Authors: Johnson KC, Koestler DC, Fleischer T, Chen P, Jenson EG, Marotti JD, Onega T, Kristensen VN, Christensen BC

Title: DNA methylation in ductal carcinoma in situ related with future development of invasive breast cancer.

Journal: Clin Epigenetics 7:75-

Date: 2015

Abstract: BACKGROUND: Ductal carcinoma in situ (DCIS) is a heterogeneous, pre-invasive lesion associated with an increased risk for future invasive ductal carcinoma. However, accurate risk stratification for development of invasive disease and appropriate treatment decisions remain clinical challenges. DNA methylation alterations are early events in the progression of cancer and represent emerging molecular markers that may predict invasive recurrence more accurately than traditional measures of DCIS prognosis. RESULTS: We measured DNA methylation using the Illumina HumanMethylation450K array of estrogen-receptor positive DCIS (n = 40) and adjacent-normal (n = 15) tissues from subjects in the New Hampshire Mammography Network longitudinal breast imaging registry. We identified locus-specific methylation differences between DCIS and matched adjacent-normal tissue (95,609 CpGs, Q < 0.05). Among 40 DCIS cases, 13 later developed invasive disease and we identified 641 CpG sites that exhibited differential DNA methylation (P < 0.01 and median |∆β| > 0.1) in these cases compared with age-matched subjects without invasive disease.
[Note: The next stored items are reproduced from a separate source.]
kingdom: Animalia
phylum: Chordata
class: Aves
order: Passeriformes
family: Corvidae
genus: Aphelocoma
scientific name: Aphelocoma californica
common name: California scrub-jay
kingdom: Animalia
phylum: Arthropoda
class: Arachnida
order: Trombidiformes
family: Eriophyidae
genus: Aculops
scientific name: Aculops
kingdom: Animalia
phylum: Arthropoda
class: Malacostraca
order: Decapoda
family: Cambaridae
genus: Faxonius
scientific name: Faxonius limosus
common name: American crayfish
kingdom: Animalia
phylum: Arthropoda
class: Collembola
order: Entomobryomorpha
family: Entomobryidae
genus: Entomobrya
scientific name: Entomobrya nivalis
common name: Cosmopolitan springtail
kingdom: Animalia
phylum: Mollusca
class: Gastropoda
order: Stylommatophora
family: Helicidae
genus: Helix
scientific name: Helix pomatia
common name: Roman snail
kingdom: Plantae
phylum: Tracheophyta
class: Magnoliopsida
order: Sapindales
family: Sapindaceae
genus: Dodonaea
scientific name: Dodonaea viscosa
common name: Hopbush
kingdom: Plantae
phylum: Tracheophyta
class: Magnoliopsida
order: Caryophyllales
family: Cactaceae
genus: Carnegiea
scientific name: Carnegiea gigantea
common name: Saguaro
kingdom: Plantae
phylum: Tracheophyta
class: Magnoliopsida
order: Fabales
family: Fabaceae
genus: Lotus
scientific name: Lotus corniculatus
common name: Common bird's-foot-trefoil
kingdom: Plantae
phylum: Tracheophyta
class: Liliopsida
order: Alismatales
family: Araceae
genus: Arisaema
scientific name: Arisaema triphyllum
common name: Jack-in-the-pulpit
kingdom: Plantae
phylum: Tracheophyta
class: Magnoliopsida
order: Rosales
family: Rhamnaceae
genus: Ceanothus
The set of differentially methylated CpG loci associated with disease progression was enriched in homeobox-containing genes (P = 1.3E-09) and genes involved with limb morphogenesis (P = 1.0E-05). In an independent cohort, a subset of genes with progression-related differential methylation between DCIS and invasive breast cancer were confirmed. Further, the functional relevance of these genes' regulation by methylation was demonstrated in early stage breast cancers from The Cancer Genome Atlas database. CONCLUSIONS: This work contributes to the understanding of epigenetic alterations that occur in DCIS and illustrates the potential of DNA methylation as markers of DCIS progression.